Colored object listings
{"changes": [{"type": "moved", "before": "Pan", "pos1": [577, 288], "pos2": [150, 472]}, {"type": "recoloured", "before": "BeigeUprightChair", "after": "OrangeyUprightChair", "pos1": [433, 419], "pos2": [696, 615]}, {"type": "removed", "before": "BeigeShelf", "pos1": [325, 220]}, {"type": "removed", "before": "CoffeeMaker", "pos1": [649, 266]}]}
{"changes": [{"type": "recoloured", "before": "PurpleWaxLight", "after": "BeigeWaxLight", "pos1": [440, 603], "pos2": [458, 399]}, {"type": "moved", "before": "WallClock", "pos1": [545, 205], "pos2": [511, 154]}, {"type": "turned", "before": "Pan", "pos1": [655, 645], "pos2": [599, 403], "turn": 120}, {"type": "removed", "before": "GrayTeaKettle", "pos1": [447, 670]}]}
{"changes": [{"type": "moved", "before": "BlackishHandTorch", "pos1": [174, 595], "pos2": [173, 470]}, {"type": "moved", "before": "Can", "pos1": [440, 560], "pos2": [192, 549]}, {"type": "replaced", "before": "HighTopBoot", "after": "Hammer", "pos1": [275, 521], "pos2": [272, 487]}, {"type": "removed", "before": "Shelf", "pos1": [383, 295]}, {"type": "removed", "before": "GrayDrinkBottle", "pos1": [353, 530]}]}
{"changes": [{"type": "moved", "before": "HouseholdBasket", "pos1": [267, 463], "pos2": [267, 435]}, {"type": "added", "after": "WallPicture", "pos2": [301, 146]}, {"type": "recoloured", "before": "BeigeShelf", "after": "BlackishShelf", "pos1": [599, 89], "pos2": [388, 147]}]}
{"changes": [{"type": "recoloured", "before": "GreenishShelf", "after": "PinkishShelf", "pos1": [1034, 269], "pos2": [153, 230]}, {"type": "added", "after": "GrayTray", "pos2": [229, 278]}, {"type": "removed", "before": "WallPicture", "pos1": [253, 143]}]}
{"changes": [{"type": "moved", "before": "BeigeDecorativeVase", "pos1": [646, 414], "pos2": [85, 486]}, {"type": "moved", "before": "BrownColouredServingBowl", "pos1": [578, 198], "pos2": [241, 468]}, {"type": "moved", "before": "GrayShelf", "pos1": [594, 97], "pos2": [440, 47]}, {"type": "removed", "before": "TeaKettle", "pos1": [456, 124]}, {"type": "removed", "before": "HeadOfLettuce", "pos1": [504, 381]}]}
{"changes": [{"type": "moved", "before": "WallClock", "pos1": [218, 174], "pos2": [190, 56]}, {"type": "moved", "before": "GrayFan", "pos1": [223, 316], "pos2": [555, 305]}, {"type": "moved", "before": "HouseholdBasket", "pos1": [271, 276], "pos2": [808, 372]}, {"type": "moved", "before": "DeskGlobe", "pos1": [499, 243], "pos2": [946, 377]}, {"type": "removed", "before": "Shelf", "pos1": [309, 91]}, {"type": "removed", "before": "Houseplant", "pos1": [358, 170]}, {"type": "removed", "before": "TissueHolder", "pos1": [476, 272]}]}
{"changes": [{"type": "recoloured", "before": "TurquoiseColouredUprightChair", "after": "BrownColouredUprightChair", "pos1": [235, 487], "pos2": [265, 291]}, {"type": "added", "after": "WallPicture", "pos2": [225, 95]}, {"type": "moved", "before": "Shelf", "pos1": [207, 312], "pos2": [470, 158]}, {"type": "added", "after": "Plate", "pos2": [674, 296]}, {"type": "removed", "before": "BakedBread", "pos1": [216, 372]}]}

§ **PROBLEM**
An exact reproduction of the data is required. Leave nothing out.

§ **RESPONSE TO THIS TASK**
{"changes": [{"type": "moved", "before": "Pan", "pos1": [577, 288], "pos2": [150, 472]}, {"type": "recoloured", "before": "BeigeUprightChair", "after": "OrangeyUprightChair", "pos1": [433, 419], "pos2": [696, 615]}, {"type": "removed", "before": "BeigeShelf", "pos1": [325, 220]}, {"type": "removed", "before": "CoffeeMaker", "pos1": [649, 266]}]}
{"changes": [{"type": "recoloured", "before": "PurpleWaxLight", "after": "BeigeWaxLight", "pos1": [440, 603], "pos2": [458, 399]}, {"type": "moved", "before": "WallClock", "pos1": [545, 205], "pos2": [511, 154]}, {"type": "turned", "before": "Pan", "pos1": [655, 645], "pos2": [599, 403], "turn": 120}, {"type": "removed", "before": "GrayTeaKettle", "pos1": [447, 670]}]}
{"changes": [{"type": "moved", "before": "BlackishHandTorch", "pos1": [174, 595], "pos2": [173, 470]}, {"type": "moved", "before": "Can", "pos1": [440, 560], "pos2": [192, 549]}, {"type": "replaced", "before": "HighTopBoot", "after": "Hammer", "pos1": [275, 521], "pos2": [272, 487]}, {"type": "removed", "before": "Shelf", "pos1": [383, 295]}, {"type": "removed", "before": "GrayDrinkBottle", "pos1": [353, 530]}]}
{"changes": [{"type": "moved", "before": "HouseholdBasket", "pos1": [267, 463], "pos2": [267, 435]}, {"type": "added", "after": "WallPicture", "pos2": [301, 146]}, {"type": "recoloured", "before": "BeigeShelf", "after": "BlackishShelf", "pos1": [599, 89], "pos2": [388, 147]}]}
{"changes": [{"type": "recoloured", "before": "GreenishShelf", "after": "PinkishShelf", "pos1": [1034, 269], "pos2": [153, 230]}, {"type": "added", "after": "GrayTray", "pos2": [229, 278]}, {"type": "removed", "before": "WallPicture", "pos1": [253, 143]}]}
{"changes": [{"type": "moved", "before": "BeigeDecorativeVase", "pos1": [646, 414], "pos2": [85, 486]}, {"type": "moved", "before": "BrownColouredServingBowl", "pos1": [578, 198], "pos2": [241, 468]}, {"type": "moved", "before": "GrayShelf", "pos1": [594, 97], "pos2": [440, 47]}, {"type": "removed", "before": "TeaKettle", "pos1": [456, 124]}, {"type": "removed", "before": "HeadOfLettuce", "pos1": [504, 381]}]}
{"changes": [{"type": "moved", "before": "WallClock", "pos1": [218, 174], "pos2": [190, 56]}, {"type": "moved", "before": "GrayFan", "pos1": [223, 316], "pos2": [555, 305]}, {"type": "moved", "before": "HouseholdBasket", "pos1": [271, 276], "pos2": [808, 372]}, {"type": "moved", "before": "DeskGlobe", "pos1": [499, 243], "pos2": [946, 377]}, {"type": "removed", "before": "Shelf", "pos1": [309, 91]}, {"type": "removed", "before": "Houseplant", "pos1": [358, 170]}, {"type": "removed", "before": "TissueHolder", "pos1": [476, 272]}]}
{"changes": [{"type": "recoloured", "before": "TurquoiseColouredUprightChair", "after": "BrownColouredUprightChair", "pos1": [235, 487], "pos2": [265, 291]}, {"type": "added", "after": "WallPicture", "pos2": [225, 95]}, {"type": "moved", "before": "Shelf", "pos1": [207, 312], "pos2": [470, 158]}, {"type": "added", "after": "Plate", "pos2": [674, 296]}, {"type": "removed", "before": "BakedBread", "pos1": [216, 372]}]}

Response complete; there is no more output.